Host Dragon Web Hosting - Terms & Conditions

DEFINITION

"ICE"
means Host Dragon Technology Company.
 "the Customer"means any company or person who has requested to use the Services.
 "Agreement"means any agreement between the parties which expressly or impliedly incorporates these Terms and Conditions as the context demands.
 "Fees"means the installation fee, monthly fee and other charges in respect of the Services published from time to time by ICE.
 "AUP"means the Acceptable Use Policy.
 "Services"means the services as described in the Agreement, Internet access, virtual web hosting, dedicated server hosting, hardware supply, and services offered by ICE as the context requires.
  1. In consideration for payment of the Fees, ICE agrees to provide the Services to the Customer. The Customer shall pay the Fees and all applicable taxes and tariffs relating to its use of the Services. ICE will invoice the Customer by electronic mail, post or facsimile transmission. Payment is due at presentation for the full invoiced amount. All fees are fully earned when due and non-refundable when paid. If the Customer does not pay before the invoice due date, a late payment charge of HKD100 per month will be due and payable with respect to the outstanding balance and ICE will be entitled to terminate this Agreement and/or the provision of any of the Services to the Customer.
  2. All hosting plans have a set allotment of Traffic/Bandwidth available for use. Any traffic usage that is over the limit of the monthly allotment will be charged according to the terms that is set forth in the order form. Unused traffic may not be carried over to the following month.

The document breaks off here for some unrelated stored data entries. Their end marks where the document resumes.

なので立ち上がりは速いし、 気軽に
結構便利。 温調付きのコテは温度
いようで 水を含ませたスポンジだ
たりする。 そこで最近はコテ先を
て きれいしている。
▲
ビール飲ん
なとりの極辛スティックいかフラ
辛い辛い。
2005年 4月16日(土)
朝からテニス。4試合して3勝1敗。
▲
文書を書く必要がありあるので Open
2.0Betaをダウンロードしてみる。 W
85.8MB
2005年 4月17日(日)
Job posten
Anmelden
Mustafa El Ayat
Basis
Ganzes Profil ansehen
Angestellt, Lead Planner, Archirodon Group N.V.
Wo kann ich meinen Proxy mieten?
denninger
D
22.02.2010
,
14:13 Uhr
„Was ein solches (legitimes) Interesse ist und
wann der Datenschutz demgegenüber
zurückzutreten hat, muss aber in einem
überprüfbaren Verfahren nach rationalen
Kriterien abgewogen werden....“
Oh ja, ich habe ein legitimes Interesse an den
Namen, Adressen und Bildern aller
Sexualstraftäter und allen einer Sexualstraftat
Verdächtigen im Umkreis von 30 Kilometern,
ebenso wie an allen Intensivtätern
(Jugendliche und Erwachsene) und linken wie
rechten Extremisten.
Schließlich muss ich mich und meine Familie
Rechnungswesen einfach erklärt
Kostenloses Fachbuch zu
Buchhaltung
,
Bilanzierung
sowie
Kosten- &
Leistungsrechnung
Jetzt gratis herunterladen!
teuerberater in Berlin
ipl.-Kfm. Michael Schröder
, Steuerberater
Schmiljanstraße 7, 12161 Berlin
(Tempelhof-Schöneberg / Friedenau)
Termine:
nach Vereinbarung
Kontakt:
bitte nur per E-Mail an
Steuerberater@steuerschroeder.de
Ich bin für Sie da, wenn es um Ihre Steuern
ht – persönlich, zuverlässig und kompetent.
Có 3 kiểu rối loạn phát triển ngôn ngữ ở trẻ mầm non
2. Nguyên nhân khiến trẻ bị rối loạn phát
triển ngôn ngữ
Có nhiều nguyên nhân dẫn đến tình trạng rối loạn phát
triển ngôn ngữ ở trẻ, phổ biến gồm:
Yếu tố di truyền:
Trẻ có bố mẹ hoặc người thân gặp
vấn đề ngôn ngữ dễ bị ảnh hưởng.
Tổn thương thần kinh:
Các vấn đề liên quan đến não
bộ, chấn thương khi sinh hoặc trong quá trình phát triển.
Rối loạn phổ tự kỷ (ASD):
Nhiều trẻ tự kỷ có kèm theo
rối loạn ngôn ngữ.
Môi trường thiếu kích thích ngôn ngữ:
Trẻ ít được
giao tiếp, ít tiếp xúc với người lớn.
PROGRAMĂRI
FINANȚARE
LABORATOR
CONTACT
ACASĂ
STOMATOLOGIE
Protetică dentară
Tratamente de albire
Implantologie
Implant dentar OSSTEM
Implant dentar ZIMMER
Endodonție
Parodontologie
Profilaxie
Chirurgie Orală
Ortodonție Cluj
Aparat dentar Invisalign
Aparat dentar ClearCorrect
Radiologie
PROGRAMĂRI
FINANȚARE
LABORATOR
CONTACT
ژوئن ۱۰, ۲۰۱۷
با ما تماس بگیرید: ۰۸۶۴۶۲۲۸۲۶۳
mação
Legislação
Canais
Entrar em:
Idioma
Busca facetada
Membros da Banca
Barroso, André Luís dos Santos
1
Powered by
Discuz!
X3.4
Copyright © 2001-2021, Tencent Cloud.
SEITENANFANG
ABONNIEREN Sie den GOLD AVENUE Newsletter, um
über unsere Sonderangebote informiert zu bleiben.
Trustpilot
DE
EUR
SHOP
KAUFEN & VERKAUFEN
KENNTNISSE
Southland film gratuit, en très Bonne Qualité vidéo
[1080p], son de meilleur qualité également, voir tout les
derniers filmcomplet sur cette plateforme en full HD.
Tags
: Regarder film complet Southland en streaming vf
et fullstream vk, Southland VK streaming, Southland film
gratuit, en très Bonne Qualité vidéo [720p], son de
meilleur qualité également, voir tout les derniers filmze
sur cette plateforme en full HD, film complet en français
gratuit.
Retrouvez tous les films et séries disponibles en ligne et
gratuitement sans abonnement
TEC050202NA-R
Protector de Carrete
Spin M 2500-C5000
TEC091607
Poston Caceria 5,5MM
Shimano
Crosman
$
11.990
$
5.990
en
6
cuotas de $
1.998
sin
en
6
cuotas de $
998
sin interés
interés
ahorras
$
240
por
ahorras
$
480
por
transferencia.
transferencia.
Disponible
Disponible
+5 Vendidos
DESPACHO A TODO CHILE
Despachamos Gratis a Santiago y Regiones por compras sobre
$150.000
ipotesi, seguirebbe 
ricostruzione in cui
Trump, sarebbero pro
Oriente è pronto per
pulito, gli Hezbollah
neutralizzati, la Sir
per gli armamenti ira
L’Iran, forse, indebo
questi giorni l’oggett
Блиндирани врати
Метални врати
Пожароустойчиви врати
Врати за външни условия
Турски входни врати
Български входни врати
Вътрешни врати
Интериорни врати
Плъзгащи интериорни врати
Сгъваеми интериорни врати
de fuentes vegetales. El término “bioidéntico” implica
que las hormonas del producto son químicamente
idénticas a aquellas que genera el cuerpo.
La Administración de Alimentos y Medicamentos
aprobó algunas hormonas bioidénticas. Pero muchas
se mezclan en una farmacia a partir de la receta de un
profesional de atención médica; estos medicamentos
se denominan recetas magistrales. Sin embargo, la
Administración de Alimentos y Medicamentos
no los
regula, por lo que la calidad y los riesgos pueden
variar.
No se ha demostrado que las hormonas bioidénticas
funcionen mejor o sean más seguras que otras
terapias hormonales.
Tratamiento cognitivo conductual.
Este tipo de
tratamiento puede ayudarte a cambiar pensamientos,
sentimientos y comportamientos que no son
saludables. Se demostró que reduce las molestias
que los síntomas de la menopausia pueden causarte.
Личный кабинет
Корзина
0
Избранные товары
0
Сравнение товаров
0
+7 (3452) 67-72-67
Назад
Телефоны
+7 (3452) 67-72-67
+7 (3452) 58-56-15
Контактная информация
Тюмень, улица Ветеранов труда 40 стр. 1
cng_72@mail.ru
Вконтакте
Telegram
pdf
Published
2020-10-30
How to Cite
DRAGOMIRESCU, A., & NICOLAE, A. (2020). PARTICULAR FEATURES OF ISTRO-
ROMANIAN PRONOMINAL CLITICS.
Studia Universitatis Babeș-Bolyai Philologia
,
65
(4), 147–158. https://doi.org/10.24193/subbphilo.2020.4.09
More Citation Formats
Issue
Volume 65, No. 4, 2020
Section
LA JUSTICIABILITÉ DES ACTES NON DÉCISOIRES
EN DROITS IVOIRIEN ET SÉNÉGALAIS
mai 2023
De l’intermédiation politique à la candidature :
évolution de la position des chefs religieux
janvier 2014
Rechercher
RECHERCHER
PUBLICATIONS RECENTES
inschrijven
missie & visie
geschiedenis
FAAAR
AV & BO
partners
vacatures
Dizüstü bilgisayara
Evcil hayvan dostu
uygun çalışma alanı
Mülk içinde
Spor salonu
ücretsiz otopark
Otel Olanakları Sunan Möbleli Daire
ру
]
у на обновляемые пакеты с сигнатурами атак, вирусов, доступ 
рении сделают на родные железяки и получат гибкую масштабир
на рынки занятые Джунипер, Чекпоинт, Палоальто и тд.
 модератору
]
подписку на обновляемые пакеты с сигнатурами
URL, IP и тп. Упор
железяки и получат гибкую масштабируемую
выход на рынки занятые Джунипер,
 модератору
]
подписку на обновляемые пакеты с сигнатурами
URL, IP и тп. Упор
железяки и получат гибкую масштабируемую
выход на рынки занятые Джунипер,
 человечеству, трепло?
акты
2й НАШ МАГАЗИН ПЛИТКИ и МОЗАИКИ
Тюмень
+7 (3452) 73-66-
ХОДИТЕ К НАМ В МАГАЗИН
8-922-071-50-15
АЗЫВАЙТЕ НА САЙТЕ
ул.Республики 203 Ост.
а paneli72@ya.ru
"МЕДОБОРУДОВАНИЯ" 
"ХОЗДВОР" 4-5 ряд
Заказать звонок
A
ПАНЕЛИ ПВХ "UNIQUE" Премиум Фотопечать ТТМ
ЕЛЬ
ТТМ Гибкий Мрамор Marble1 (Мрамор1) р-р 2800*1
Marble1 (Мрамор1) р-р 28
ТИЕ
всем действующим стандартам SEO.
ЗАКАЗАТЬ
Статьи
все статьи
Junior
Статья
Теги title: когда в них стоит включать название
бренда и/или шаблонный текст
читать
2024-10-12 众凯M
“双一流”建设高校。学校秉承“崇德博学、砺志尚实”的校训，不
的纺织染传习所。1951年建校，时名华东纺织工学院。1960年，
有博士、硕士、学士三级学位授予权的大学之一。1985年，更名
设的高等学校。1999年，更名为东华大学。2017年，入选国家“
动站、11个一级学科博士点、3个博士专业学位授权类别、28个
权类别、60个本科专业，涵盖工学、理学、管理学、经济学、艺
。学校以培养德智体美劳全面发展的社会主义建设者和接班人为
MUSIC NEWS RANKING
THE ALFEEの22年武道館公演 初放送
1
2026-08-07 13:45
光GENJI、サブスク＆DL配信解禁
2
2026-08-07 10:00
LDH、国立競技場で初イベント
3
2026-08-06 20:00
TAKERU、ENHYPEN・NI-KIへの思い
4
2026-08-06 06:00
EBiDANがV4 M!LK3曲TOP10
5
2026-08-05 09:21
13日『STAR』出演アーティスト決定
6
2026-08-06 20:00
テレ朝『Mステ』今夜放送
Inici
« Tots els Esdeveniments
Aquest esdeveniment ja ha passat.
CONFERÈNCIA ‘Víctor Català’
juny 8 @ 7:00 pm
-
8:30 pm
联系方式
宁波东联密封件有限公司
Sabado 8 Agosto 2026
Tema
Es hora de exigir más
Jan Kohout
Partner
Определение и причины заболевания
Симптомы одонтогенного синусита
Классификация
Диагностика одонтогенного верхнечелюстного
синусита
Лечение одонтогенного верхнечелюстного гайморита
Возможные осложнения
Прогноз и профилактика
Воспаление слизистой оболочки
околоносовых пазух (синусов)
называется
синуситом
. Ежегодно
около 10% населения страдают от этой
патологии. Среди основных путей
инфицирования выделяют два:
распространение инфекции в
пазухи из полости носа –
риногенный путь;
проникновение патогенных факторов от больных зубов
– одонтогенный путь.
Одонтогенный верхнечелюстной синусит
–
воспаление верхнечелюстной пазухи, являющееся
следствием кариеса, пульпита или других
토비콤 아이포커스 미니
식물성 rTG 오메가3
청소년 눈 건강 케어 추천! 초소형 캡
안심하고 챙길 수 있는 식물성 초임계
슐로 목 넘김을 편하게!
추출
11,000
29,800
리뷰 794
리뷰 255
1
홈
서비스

  3. The Customer is responsible for and must provide all equipment necessary to access the Services and must comply at all times with ICE's requirements as regards mode of access and/or use of the Services. The Customer also agrees to abide by (1) generally accepted the AUP and (2) the Agreement.
  4. The Customer shall be entirely responsible for all use of the Services and agrees to indemnify ICE against all and any liability arising, directly or indirectly, and in any jurisdiction, out of the use of the Services. The Customer agrees to abide by all applicable laws (whether of Hong Kong or of any relevant jurisdiction) relating to the use of the Services, in particular, but without limitation, the Customer shall not access or publish any matter which violates any laws (whether of Hong Kong or of any relevant jurisdiction) and warrants that its use of the Services does and shall not, directly or indirectly, infringe any third party's intellectual property rights in any jurisdiction.
  5. The Customer expressly agrees that use of the Services is at the Customer's sole risk and that the entire risk as to the quality and performance of the Services is with the Customer. Neither ICE nor any or its directors, employees or agents warrant that the Services will be uninterrupted or error free, or give any warranty as to the results to be obtained from use of the Services. In no event will ICE or its directors, employees or agents be liable to the Customer for any damage, (including, but without limitation, special, incidental, or consequential damage) arising from the use of, or inability to use (for whatever reason), the Services, including but not limited to damages resulting from loss of data or loss of profits but not including death or personal injury due to the negligence of ICE, its directors, employees or agents.
  6. Any Internet Protocol address(es) allocated by ICE to the Customer, remain(s) the property of ICE. The Customer undertakes not to advertise, or otherwise to broadcast, such address(es) upon termination of the Services or the Agreement, nor to use the word "ICE" in any way as a business or company name or trade mark.
  7. If the Customer is in breach of any of the terms of the Agreement, ICE may, at its sole discretion, either suspend the Customer's access to and use of any of the Services until such breach is remedied or terminate the Agreement and the Customer's access to and use of any of the Services. Reinstatement will be at the sole option of ICE and upon such terms and conditions as it shall determine.
  8. If any provision of this Agreement is found to be invalid the other provisions shall remain in full force and effect. All obligations and restrictions on the Customer under this Agreement will survive the termination of this Agreement and/or the termination of the provision of any of the Services. No waiver by either party of a breach of any provision of this Agreement, non delay or omission to exercise any right, shall constitute a waiver of any other breach or default by the other party.
  9. Unless otherwise agreed in writing and signed by both parties, this Agreement constitutes the entire agreement between the parties. This Agreement is governed by the laws of Hong Kong and the parties hereby submit to the non-exclusive jurisdiction of the courts of Hong Kong.